Professional Proficiency: What Does That Really Mean for Internal Auditors?
October 10, 2013
As professionals, internal auditors are expected to possess a number of core attributes. An overarching attribute that is not the subject of very much discussion is "professional proficiency." Most of us understand that professional proficiency is an expectation, but what does it really mean?
IIA Standard 1210: Professional Proficiency requires internal auditors to possess the "knowledge, skills, and other competencies required to perform their individual responsibilities." I fear that many assume that one automatically demonstrates his or her proficiency by obtaining appropriate professional certifications and qualifications, such as the Certified Internal Auditor (CIA) or Certification in Risk Management Assurance (CRMA) offered by The IIA. As important as qualifications are, however, I believe that demonstrating professional proficiency is an ongoing process.
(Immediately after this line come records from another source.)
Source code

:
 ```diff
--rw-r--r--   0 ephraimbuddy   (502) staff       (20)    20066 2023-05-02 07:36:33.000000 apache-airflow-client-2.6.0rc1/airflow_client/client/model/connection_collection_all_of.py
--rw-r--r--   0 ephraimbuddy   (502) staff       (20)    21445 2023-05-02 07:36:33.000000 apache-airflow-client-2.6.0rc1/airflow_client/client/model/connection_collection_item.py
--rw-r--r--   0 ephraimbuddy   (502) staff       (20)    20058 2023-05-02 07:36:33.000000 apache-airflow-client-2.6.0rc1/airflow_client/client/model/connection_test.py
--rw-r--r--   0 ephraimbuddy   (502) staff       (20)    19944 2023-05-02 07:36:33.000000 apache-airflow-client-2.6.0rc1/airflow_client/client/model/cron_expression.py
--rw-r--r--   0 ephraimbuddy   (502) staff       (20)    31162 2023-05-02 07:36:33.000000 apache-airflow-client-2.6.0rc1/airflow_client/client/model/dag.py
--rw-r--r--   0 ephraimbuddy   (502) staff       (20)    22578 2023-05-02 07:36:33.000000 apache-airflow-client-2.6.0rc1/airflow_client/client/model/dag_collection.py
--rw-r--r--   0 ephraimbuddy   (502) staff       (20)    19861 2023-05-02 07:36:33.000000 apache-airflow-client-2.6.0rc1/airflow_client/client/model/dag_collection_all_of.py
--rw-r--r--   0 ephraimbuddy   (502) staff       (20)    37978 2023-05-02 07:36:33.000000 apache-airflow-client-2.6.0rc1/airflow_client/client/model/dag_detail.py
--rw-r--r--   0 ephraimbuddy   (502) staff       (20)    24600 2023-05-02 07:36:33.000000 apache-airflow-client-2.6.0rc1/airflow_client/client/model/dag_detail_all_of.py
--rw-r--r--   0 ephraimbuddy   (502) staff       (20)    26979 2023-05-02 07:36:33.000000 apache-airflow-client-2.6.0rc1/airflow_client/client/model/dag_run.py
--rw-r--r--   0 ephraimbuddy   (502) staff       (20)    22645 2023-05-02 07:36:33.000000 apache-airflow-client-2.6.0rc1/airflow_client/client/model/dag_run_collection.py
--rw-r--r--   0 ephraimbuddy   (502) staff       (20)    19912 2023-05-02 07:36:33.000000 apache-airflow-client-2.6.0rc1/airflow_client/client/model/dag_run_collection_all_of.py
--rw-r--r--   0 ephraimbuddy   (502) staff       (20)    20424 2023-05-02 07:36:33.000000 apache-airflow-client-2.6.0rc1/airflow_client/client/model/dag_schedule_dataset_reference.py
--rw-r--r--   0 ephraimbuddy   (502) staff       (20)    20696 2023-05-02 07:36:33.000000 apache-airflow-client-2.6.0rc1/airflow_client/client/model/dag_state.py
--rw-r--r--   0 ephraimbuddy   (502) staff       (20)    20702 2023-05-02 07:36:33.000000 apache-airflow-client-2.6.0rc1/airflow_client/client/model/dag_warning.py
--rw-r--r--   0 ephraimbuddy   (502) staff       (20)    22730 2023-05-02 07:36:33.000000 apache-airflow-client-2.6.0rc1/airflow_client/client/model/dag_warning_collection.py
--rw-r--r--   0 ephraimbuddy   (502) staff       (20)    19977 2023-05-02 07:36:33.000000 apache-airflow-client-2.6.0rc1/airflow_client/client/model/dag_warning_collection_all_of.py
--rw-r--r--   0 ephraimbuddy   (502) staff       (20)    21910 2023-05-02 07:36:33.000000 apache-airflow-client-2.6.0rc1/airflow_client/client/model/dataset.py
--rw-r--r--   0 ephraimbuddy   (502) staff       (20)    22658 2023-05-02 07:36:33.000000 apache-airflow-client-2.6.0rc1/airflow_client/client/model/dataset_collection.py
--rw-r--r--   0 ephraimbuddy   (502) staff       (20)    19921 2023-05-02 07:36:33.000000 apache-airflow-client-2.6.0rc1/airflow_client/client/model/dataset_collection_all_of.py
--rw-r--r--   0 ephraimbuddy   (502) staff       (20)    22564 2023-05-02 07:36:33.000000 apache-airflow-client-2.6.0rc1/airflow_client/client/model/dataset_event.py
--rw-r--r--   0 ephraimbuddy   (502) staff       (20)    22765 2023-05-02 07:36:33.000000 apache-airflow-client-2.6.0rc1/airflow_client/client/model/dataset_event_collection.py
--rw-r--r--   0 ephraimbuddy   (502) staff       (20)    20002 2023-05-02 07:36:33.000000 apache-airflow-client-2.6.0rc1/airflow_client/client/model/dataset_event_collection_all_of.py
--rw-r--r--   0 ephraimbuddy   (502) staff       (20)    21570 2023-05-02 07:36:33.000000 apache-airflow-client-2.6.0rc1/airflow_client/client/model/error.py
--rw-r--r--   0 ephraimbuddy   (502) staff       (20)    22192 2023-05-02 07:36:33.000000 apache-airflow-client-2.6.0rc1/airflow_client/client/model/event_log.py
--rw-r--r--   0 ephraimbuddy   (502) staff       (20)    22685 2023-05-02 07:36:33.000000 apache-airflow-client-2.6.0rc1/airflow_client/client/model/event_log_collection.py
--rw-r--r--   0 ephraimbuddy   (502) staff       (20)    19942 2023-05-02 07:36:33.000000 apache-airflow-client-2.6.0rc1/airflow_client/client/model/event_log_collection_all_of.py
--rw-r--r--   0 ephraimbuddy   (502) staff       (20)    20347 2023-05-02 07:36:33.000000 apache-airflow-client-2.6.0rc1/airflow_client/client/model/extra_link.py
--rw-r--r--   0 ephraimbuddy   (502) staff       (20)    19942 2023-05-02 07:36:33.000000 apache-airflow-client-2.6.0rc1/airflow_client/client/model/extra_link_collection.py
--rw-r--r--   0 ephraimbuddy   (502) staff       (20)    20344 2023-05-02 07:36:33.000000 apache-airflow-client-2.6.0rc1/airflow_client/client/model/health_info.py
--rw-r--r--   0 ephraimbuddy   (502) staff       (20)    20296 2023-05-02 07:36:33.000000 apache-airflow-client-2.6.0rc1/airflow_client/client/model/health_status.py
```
Proficiency must be demonstrated in every professional task we undertake.
According to Practice Advisory 1210-1 (PDF), proficiency means:
- The ability to apply knowledge appropriately without technical research or assistance.
- Understanding of accounting principles and techniques (if we are conducting financial-related audits).
- Ability to recognize the indicators of fraud.
- Knowledge of key IT risks, controls, and technology-based audit techniques.
- Familiarity with management principles and good business practices and the ability to apply that knowledge to recognize significant deviations and recommend reasonable solutions.
- Human relations skills to maintain satisfactory relationships with clients.
- Oral and written communication skills to clearly and effectively convey engagement objectives, evaluations, conclusions, and recommendations.
I don't believe that every internal auditor has to be an expert on everything, any more than a goalkeeper should be expected to be able to play every position on a football/soccer team. It is incumbent upon each of us, however, to learn as much as we can so that collectively we can field a winning internal audit team for our organizations.
But while Practice Advisory 1210-1 makes allowance for chief audit executives to recruit outside experts to fill knowledge gaps in the internal audit team in the short-term, I would submit that it is the job of every member of the internal audit team to work constantly to fill those gaps through continuing education, diversity of experience, and certification.
As I have often written here, the internal audit profession is constantly evolving, adapting to a changing risk landscape to identify emergent risks and align with the changing goals and objectives of the board and senior management. As a practical matter, that means we can never rest on our laurels. We should always be updating our skill set. As change agents, we must never allow ourselves to become complacent or assume that colleagues will cover for us in areas where we might not be experts.
When I was first appointed as Inspector General of The Tennessee Valley Authority, I was in awe of the fact that I would be leading the audit operations of the nation's largest wholesale producer of electricity. It would have been easy for me simply to defer to the expertise of my highly qualified audit team. However, I felt that I needed to have some proficiency in electric power generation and distribution to enhance my credibility in leading the organization. So I enrolled in one of the basic electric utility courses that the company offered to entry-level employees. It did not make me an expert, by any means, but it certainly enhanced my proficiency.
Unless we are willing to step up as individuals and even internal audit leaders, our internal audit activities won't be proficient, and we will not be able to demonstrate the value that our stakeholders have a right to expect.
Are you proficient? How do you keep your skills current? Let's have a dialogue. I'd love to read your thoughts.